Exercise:
Update the lines starting with the line containing "len(df_raw)" and going on through the line containing "print('After tokenization:', sample_tweet)", putting "sample_text" wherever "sample_tweet" appears and leaving everything else as it is. Give only those updated lines.

Collection entries:
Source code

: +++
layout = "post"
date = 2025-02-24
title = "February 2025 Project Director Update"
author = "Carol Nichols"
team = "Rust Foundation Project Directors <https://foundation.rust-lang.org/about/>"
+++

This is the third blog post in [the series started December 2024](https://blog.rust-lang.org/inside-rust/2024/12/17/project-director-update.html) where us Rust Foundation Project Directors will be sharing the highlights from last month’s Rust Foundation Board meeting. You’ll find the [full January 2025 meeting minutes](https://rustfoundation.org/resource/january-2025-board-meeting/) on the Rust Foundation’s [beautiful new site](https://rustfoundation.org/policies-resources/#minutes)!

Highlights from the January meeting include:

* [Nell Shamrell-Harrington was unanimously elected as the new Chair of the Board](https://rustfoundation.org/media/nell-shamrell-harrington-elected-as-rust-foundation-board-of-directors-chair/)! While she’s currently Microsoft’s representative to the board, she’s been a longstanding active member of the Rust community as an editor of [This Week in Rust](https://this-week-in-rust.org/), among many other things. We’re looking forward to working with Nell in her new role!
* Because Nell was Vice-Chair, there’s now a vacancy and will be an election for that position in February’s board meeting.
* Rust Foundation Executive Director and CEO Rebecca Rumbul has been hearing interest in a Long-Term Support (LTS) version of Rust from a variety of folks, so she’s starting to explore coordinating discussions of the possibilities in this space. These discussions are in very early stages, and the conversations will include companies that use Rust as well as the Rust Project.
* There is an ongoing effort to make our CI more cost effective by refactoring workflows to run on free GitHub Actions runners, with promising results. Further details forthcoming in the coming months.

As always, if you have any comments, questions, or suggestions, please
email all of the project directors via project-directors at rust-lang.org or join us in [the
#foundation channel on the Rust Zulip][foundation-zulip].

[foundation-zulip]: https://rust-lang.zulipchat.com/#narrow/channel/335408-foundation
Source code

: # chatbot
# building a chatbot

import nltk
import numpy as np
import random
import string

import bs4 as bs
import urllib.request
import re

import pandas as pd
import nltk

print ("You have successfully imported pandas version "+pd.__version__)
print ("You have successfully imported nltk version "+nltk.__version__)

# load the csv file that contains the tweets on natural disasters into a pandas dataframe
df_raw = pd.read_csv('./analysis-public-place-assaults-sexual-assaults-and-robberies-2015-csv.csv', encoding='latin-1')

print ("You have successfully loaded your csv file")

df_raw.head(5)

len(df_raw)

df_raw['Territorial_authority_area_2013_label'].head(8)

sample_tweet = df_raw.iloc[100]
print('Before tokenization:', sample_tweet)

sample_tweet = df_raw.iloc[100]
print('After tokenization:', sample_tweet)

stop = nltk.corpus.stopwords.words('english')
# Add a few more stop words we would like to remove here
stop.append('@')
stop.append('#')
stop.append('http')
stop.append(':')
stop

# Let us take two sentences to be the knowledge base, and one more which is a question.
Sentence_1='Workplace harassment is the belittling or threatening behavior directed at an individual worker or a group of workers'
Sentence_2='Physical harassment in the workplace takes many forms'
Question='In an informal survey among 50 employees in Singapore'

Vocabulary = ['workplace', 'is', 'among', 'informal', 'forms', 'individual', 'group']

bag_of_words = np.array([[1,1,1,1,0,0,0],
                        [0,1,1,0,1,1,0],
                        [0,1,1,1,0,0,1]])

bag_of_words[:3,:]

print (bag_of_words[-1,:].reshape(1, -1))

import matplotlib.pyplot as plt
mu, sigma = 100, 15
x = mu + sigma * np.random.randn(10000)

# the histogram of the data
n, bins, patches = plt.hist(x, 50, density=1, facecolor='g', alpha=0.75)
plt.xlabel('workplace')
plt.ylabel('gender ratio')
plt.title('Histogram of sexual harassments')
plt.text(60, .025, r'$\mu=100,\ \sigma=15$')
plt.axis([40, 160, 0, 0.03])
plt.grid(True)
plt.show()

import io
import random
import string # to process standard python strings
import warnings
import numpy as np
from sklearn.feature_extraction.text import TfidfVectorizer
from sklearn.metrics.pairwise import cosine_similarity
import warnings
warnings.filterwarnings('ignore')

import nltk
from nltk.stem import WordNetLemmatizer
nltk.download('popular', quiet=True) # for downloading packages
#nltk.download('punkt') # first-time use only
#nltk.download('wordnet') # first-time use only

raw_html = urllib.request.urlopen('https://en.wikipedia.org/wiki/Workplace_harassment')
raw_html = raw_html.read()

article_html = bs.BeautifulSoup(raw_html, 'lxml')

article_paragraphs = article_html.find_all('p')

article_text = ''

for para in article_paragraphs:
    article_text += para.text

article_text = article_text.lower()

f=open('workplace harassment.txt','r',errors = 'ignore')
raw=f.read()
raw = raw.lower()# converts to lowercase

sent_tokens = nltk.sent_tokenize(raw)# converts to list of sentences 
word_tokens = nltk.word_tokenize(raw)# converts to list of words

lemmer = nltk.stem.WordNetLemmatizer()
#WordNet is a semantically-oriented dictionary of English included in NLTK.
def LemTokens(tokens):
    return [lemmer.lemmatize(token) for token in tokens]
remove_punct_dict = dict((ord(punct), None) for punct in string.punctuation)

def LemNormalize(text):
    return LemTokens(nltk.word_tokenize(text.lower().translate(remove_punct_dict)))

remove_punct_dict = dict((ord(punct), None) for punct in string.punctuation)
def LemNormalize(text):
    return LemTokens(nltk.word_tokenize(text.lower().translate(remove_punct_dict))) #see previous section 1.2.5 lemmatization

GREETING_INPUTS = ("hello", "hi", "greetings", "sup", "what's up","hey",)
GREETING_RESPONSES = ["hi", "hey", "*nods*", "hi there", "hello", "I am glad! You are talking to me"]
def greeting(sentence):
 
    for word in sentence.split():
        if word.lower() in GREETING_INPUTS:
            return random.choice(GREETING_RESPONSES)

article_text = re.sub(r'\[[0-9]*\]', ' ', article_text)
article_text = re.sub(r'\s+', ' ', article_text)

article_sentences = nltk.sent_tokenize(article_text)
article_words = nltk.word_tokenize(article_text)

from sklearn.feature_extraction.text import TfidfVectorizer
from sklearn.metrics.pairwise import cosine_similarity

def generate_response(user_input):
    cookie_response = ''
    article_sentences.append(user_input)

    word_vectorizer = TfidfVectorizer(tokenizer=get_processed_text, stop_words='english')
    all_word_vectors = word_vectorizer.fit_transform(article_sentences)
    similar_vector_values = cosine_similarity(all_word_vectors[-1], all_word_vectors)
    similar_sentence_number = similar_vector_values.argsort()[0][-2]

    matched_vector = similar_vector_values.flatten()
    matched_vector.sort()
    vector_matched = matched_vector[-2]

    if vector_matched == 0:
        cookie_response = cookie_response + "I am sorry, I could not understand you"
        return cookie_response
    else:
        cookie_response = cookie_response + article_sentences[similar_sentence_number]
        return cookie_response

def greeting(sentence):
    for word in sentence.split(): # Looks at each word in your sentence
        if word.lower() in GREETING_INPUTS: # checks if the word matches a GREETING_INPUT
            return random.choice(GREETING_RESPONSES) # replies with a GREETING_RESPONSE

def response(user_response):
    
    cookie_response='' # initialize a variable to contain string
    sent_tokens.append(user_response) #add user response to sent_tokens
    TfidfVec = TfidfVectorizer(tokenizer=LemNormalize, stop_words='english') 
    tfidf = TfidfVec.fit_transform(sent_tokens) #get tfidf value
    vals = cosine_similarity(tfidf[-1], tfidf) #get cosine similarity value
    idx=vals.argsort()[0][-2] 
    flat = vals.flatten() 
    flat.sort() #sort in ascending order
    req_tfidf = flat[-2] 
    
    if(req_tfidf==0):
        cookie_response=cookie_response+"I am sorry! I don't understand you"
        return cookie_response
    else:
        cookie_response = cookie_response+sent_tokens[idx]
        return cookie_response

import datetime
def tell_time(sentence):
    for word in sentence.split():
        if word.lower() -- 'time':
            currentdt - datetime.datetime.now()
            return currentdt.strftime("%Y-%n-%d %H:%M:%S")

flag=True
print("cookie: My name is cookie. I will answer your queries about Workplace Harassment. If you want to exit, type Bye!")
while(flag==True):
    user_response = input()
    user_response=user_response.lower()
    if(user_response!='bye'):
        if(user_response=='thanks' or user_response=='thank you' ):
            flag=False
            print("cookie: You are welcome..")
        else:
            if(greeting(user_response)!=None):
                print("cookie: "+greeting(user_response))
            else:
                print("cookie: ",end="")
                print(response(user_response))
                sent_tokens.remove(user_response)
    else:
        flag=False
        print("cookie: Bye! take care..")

==

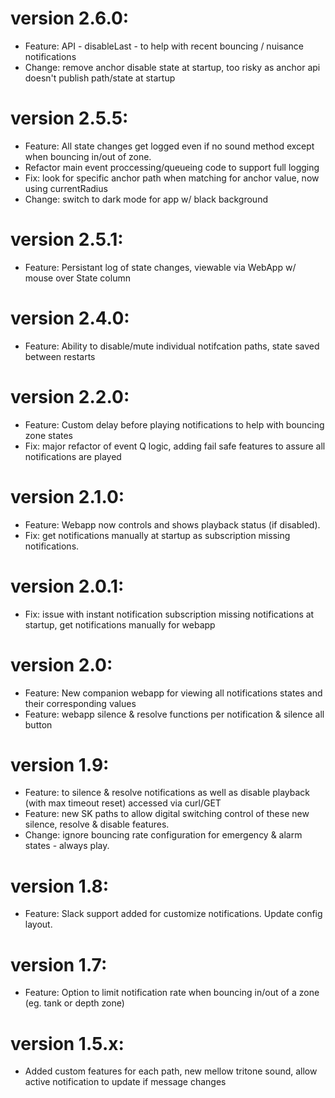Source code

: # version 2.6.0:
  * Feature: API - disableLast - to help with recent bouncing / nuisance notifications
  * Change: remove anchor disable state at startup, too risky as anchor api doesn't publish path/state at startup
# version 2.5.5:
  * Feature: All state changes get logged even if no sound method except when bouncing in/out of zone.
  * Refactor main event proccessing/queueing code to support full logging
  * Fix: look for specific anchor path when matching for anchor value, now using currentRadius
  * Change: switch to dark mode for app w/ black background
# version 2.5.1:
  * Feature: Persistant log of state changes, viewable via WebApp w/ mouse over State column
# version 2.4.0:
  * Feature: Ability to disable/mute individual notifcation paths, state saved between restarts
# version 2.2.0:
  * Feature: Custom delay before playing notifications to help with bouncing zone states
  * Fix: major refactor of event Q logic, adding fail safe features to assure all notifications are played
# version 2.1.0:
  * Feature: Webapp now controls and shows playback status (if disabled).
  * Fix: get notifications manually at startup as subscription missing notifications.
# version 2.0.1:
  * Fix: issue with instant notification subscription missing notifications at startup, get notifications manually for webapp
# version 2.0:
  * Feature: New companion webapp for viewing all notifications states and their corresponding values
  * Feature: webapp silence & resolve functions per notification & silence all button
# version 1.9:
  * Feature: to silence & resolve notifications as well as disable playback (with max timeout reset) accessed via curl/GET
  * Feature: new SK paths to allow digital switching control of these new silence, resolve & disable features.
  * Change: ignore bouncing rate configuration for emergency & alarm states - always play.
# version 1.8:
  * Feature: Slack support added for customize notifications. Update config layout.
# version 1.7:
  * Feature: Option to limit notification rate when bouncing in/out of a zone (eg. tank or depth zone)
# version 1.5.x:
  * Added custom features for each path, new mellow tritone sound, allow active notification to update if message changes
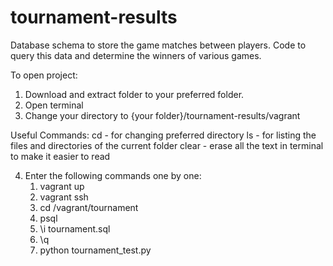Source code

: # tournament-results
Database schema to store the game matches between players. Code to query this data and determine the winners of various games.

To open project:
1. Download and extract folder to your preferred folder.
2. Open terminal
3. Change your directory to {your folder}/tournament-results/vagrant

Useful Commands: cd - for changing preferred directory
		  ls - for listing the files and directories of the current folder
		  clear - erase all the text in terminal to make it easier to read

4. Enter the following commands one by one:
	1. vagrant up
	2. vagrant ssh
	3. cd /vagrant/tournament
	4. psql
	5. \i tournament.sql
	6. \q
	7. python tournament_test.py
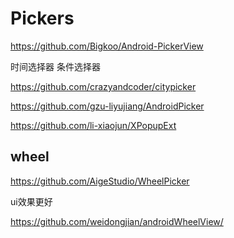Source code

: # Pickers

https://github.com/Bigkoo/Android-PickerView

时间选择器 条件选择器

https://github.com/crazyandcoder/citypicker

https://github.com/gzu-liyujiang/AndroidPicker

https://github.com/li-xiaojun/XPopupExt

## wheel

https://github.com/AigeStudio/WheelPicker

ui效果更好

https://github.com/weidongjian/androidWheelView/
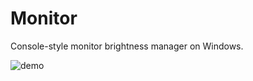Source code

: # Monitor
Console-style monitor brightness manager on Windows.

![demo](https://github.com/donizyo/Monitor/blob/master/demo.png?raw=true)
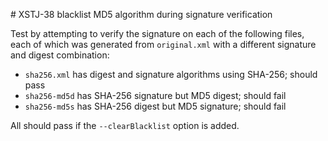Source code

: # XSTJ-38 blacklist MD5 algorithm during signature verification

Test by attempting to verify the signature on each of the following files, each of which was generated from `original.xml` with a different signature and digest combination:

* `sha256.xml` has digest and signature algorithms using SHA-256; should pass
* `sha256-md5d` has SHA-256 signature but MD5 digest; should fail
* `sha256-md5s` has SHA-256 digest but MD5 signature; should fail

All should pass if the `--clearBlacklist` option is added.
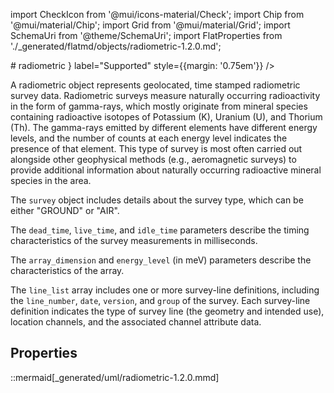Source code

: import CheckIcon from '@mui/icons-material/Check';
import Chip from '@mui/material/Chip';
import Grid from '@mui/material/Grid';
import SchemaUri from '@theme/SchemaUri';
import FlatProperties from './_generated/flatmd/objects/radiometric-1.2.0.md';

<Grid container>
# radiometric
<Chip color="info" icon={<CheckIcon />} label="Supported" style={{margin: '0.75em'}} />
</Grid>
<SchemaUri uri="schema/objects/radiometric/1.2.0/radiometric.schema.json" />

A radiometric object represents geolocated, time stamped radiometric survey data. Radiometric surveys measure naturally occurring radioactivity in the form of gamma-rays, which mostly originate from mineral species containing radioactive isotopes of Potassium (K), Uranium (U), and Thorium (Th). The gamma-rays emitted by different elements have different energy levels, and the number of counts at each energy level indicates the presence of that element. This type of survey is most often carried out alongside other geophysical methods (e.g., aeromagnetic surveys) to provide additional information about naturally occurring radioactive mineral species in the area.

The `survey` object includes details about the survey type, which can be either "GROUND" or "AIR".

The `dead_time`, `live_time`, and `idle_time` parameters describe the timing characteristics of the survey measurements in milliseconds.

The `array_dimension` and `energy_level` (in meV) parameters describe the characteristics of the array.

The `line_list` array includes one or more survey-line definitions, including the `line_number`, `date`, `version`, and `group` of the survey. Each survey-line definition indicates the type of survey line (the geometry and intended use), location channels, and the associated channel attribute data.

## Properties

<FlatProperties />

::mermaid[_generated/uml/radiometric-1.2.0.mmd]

==

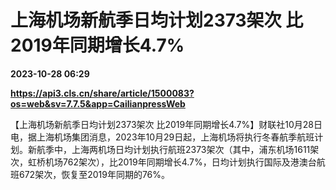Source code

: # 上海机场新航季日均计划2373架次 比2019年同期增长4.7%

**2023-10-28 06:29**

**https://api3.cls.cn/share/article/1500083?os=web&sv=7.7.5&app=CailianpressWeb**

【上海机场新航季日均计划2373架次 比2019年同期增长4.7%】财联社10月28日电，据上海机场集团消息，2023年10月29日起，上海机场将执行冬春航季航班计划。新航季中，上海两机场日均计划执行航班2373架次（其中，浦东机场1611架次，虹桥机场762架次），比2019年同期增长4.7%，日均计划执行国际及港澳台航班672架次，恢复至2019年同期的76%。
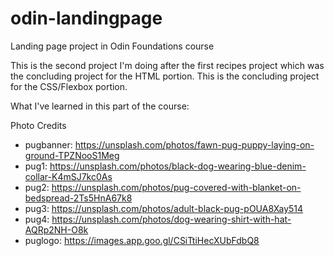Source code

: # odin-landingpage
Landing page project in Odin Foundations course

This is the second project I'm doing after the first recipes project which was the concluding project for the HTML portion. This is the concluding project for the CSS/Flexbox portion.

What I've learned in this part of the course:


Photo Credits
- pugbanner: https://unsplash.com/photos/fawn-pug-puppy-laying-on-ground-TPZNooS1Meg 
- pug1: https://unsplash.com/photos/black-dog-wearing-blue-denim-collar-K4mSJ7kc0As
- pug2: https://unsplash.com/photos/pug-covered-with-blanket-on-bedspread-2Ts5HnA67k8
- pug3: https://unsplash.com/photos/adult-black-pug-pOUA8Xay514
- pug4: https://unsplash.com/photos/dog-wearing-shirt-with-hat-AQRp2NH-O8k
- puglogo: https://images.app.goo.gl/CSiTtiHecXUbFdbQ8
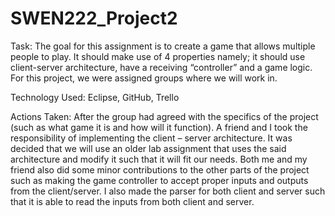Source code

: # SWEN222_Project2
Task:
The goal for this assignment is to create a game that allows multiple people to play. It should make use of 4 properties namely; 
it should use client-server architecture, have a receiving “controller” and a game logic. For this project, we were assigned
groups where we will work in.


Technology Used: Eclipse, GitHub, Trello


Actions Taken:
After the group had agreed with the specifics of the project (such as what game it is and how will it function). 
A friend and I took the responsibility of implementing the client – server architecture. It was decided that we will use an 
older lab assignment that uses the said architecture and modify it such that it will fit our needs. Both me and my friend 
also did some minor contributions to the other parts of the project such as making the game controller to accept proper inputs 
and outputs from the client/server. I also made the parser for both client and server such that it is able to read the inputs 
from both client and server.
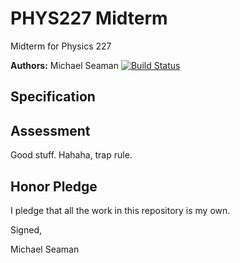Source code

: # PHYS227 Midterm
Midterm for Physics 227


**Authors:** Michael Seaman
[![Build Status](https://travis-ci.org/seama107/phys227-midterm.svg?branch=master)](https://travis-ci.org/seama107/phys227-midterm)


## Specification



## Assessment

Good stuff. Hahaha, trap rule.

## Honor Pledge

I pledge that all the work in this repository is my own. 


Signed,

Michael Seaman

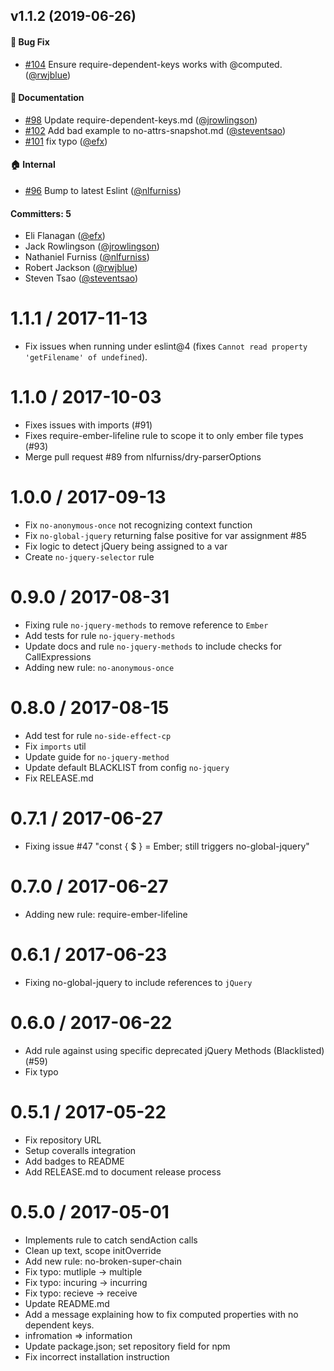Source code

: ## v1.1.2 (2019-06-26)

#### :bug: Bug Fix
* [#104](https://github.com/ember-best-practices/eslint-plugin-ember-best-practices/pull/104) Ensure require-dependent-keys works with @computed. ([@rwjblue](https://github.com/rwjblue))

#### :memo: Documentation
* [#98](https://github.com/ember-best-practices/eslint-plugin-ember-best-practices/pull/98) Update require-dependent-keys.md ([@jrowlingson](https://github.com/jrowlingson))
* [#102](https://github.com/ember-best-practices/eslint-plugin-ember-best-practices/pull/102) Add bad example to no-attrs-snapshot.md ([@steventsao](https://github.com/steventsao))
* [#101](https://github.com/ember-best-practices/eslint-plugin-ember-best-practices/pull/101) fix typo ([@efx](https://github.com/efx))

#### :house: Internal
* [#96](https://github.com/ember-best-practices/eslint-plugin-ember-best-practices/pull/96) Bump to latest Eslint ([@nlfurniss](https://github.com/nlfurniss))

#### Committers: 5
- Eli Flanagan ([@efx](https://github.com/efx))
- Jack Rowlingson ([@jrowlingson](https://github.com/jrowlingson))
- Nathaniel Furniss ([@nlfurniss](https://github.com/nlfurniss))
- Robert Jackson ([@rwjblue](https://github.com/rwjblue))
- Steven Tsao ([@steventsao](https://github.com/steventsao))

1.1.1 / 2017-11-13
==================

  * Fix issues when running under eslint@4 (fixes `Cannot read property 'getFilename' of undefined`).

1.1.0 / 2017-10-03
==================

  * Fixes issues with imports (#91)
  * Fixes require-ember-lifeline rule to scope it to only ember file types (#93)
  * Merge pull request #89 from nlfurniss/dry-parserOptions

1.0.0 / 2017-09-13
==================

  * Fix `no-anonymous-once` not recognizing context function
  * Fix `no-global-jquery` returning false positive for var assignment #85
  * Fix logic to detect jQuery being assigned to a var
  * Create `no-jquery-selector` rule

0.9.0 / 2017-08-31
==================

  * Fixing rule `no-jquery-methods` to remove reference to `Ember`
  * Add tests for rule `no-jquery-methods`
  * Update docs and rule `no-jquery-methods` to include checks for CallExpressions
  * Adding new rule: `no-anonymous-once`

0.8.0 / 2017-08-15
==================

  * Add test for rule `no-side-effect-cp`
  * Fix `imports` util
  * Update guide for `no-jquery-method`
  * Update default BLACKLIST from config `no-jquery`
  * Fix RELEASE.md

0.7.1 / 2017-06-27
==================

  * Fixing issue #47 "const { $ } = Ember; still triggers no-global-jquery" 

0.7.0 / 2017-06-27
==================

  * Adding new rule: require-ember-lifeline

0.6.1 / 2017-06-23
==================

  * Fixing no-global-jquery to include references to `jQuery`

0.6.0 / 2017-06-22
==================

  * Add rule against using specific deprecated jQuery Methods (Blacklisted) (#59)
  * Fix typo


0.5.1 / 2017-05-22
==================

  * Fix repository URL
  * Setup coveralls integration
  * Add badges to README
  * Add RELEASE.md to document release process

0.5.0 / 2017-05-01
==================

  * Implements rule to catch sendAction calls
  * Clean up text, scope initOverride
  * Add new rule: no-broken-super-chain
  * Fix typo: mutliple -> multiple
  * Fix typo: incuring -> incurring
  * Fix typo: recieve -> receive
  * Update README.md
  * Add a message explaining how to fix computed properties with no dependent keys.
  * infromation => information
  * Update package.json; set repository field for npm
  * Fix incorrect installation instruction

Completed exercise:
len(df_raw)

df_raw['Territorial_authority_area_2013_label'].head(8)

sample_text = df_raw.iloc[100]
print('Before tokenization:', sample_text)

sample_text = df_raw.iloc[100]
print('After tokenization:', sample_text)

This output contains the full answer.